Monday, June 17, 2013

Intel's "Knight's Landing" Xeon Phi Coproccesors to Use 14nm

Intel's new Xeon Phi coprocessors are powering the world's fastest computer -- "Milky Way 2," built for China's National Supercomputing Center in Guangzhou.  At the International Supercomputing Conference in Leipzig, Germany, Intel revealed that 48,000 Intel Xeon Phi coprocessors and 32,000 Intel Xeon processors were used to create Milky Way 2, which delivers a peak performance of 54.9 PFlops (54.9 quadrillion floating point operations per second) -- more than twice the performance of the top rated system from the last edition of the Top500 list in November 2012.


Intel also announced five new Xeon Phi coprocessors:  the Intel Xeon Phi coprocessor 7100 family is designed and optimized to provide the best performance and offer the highest level of features, including 61 cores clocked at 1.23GHz, 16 GB of memory capacity support (double the amount previously available in accelerators or coprocessors) and over 1.2 TFlops of double precision performance. The Intel Xeon Phi coprocessor 3100 family is designed for high performance per dollar value. The family features 57 cores clocked at 1.1 GHz and 1TFlops of double precision performance. The Intel Xeon Phi coprocessor 5100 family is optimized for high-density environments with the ability to allow sockets to attach directly to a mini-board for use in blade form factors.

Looking further ahead, the second generation Intel Xeon Phi coprocessors, codenamed "Knights Landing," will be manufactured using Intel's 14nm process technology featuring second generation 3-D tri-gate transistors.  It will be available either on a PCIe card or a host processor (CPU).
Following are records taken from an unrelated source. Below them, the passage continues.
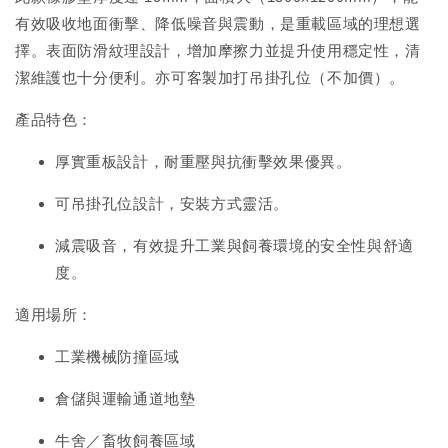
有效吸收地面衝擊、降低噪音與震動，是重載區域的理想選
擇。表面防滑紋理設計，增加摩擦力並提升使用穩定性，清
潔維護也十分便利。亦可客製加打吊掛孔位（不加價）。
產品特色：
厚實重板設計，耐重壓與抗衝擊效果優異。
可吊掛孔位設計，安裝方式靈活。
減震吸音，有效提升工業與飼養環境的安全性與舒適
度。
適用場所：
工業機械防撞區域
倉儲與運輸通道地墊
牛舍／畜牧飼養區域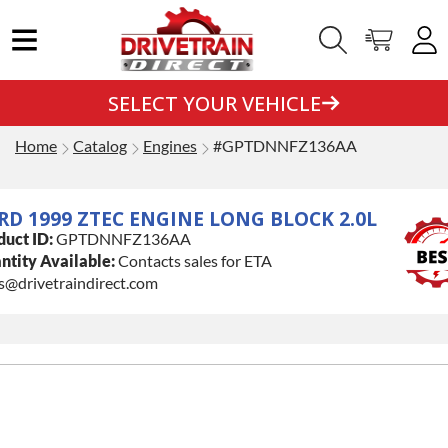
SELECT YOUR VEHICLE
Home
Catalog
Engines
#GPTDNNFZ136AA
RD 1999 ZTEC ENGINE LONG BLOCK 2.0L
duct ID:
GPTDNNFZ136AA
ntity Available:
Contacts sales for ETA
s@drivetraindirect.com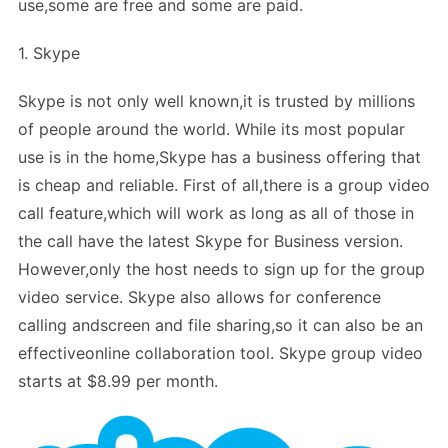
use,some are free and some are paid.
1. Skype
Skype is not only well known,it is trusted by millions
of people around the world. While its most popular
use is in the home,Skype has a business offering that
is cheap and reliable. First of all,there is a group video
call feature,which will work as long as all of those in
the call have the latest Skype for Business version.
However,only the host needs to sign up for the group
video service. Skype also allows for conference
calling andscreen and file sharing,so it can also be an
effectiveonline collaboration tool. Skype group video
starts at $8.99 per month.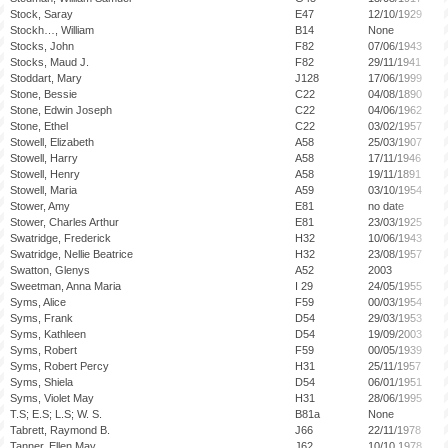
Stock, Saray
E47
12/10/1929
Stockh…, William
B14
None
Stocks, John
F82
07/06/1943
Stocks, Maud J.
F82
29/11/1941
Stoddart, Mary
J128
17/06/1999
Stone, Bessie
C22
04/08/1890
Stone, Edwin Joseph
C22
04/06/1962
Stone, Ethel
C22
03/02/1957
Stowell, Elizabeth
A58
25/03/1907
Stowell, Harry
A58
17/11/1946
Stowell, Henry
A58
19/11/1891
Stowell, Maria
A59
03/10/1954
Stower, Amy
E81
no date
Stower, Charles Arthur
E81
23/03/1925
Swatridge, Frederick
H32
10/06/1943
Swatridge, Nellie Beatrice
H32
23/08/1957
Swatton, Glenys
A52
2003
Sweetman, Anna Maria
I 29
24/05/1955
Syms, Alice
F59
00/03/1954
Syms, Frank
D54
29/03/1953
Syms, Kathleen
D54
19/09/2003
Syms, Robert
F59
00/05/1939
Syms, Robert Percy
H31
25/11/1957
Syms, Shiela
D54
06/01/1951
Syms, Violet May
H31
28/06/1995
T.S; E.S; L.S; W. S.
B81a
None
Tabrett, Raymond B.
J66
22/11/1978
Tanner, Ellen May
J62
10/10.1978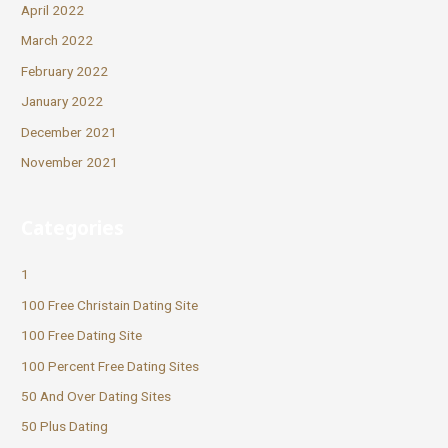
April 2022
March 2022
February 2022
January 2022
December 2021
November 2021
Categories
1
100 Free Christain Dating Site
100 Free Dating Site
100 Percent Free Dating Sites
50 And Over Dating Sites
50 Plus Dating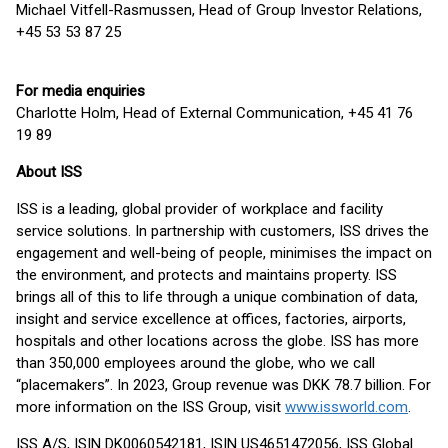
Michael Vitfell-Rasmussen, Head of Group Investor Relations,
+45 53 53 87 25
For media enquiries
Charlotte Holm, Head of External Communication, +45 41 76
19 89
About ISS
ISS is a leading, global provider of workplace and facility
service solutions. In partnership with customers, ISS drives the
engagement and well-being of people, minimises the impact on
the environment, and protects and maintains property. ISS
brings all of this to life through a unique combination of data,
insight and service excellence at offices, factories, airports,
hospitals and other locations across the globe. ISS has more
than 350,000 employees around the globe, who we call
“placemakers”. In 2023, Group revenue was DKK 78.7 billion. For
more information on the ISS Group, visit
www.issworld.com
.
ISS A/S, ISIN DK0060542181, ISIN US4651472056, ISS Global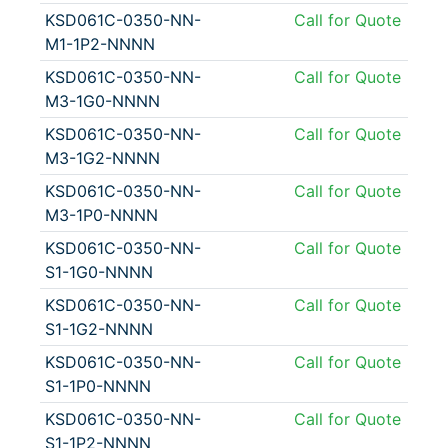
KSD061C-0350-NN-
Call for Quote
M1-1P2-NNNN
KSD061C-0350-NN-
Call for Quote
M3-1G0-NNNN
KSD061C-0350-NN-
Call for Quote
M3-1G2-NNNN
KSD061C-0350-NN-
Call for Quote
M3-1P0-NNNN
KSD061C-0350-NN-
Call for Quote
S1-1G0-NNNN
KSD061C-0350-NN-
Call for Quote
S1-1G2-NNNN
KSD061C-0350-NN-
Call for Quote
S1-1P0-NNNN
KSD061C-0350-NN-
Call for Quote
S1-1P2-NNNN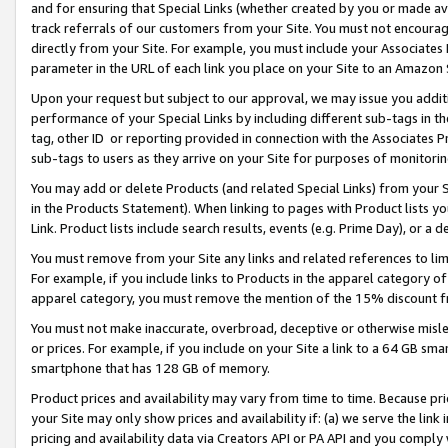
and for ensuring that Special Links (whether created by you or made av
track referrals of our customers from your Site. You must not encoura
directly from your Site. For example, you must include your Associates
parameter in the URL of each link you place on your Site to an Amazon 
Upon your request but subject to our approval, we may issue you addit
performance of your Special Links by including different sub-tags in t
tag, other ID or reporting provided in connection with the Associates P
sub-tags to users as they arrive on your Site for purposes of monitorin
You may add or delete Products (and related Special Links) from your Si
in the Products Statement). When linking to pages with Product lists you
Link. Product lists include search results, events (e.g. Prime Day), or 
You must remove from your Site any links and related references to li
For example, if you include links to Products in the apparel category 
apparel category, you must remove the mention of the 15% discount f
You must not make inaccurate, overbroad, deceptive or otherwise misle
or prices. For example, if you include on your Site a link to a 64 GB sm
smartphone that has 128 GB of memory.
Product prices and availability may vary from time to time. Because pri
your Site may only show prices and availability if: (a) we serve the link 
pricing and availability data via Creators API or PA API and you comply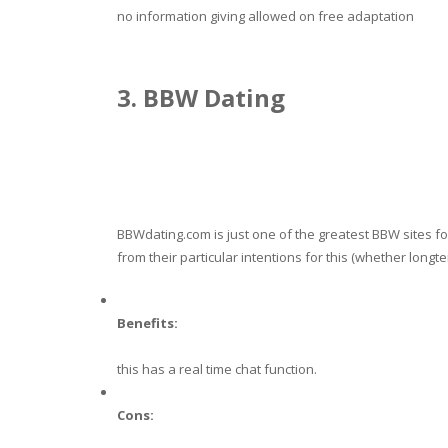
no information giving allowed on free adaptation
3. BBW Dating
BBWdating.com is just one of the greatest BBW sites fo
from their particular intentions for this (whether longte
Benefits:
this has a real time chat function.
Cons: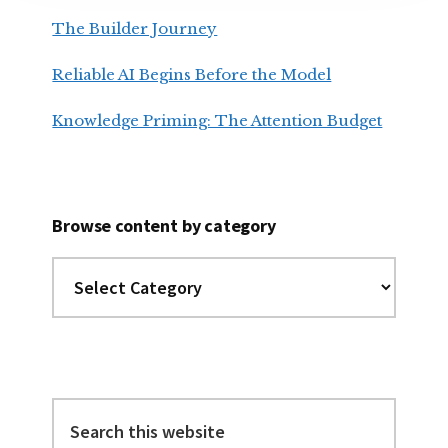
The Builder Journey
Reliable AI Begins Before the Model
Knowledge Priming: The Attention Budget
Browse content by category
Browse
content
by
category
Search
this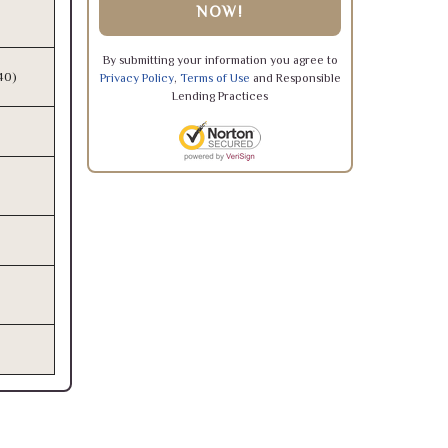
NOW!
By submitting your information you agree to
340)
Privacy Policy
,
Terms of Use
and Responsible
Lending Practices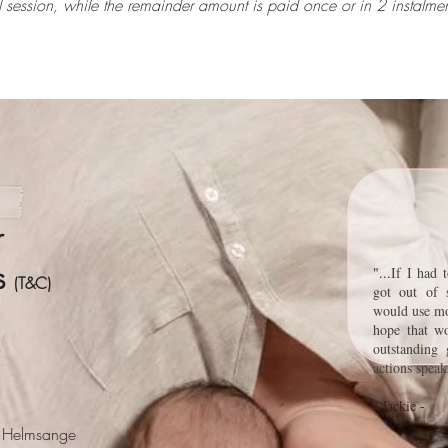
al session, while the remainder amount is paid once or in 2 instal
r
ns
"
...
If I had 
(T&C)
got out of 
would use mo
hope that w
outstanding 
actions spea
- Jackie -
e" Helmsange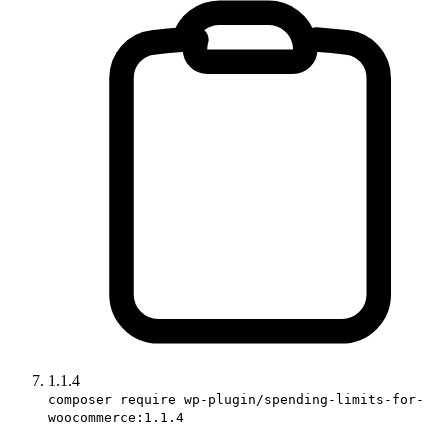
1.1.4
composer require wp-plugin/spending-limits-for-
woocommerce:1.1.4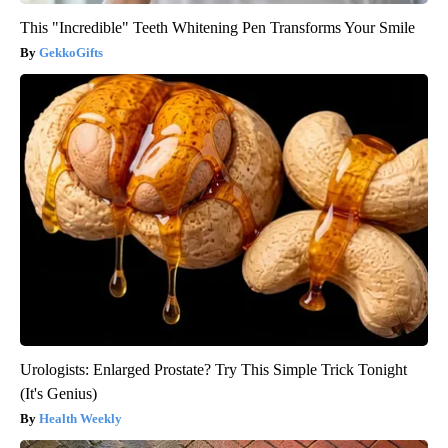
This "Incredible" Teeth Whitening Pen Transforms Your Smile
GekkoGifts
Urologists: Enlarged Prostate? Try This Simple Trick Tonight
(It's Genius)
Health Weekly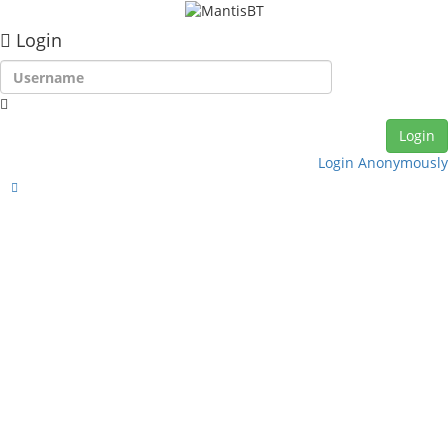
Login
Login Anonymously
As a PCIe card-based coprocessor, "Knights Landing" will handle offload workloads from the system's Intel Xeon processors and provide an upgrade path for users of current generation of coprocessors.  As a host processor directly installed in the motherboard socket, it will function as a CPU and enable the next leap in compute density and performance per watt, handling all the duties of the primary processor and the specialized coprocessor at the same time.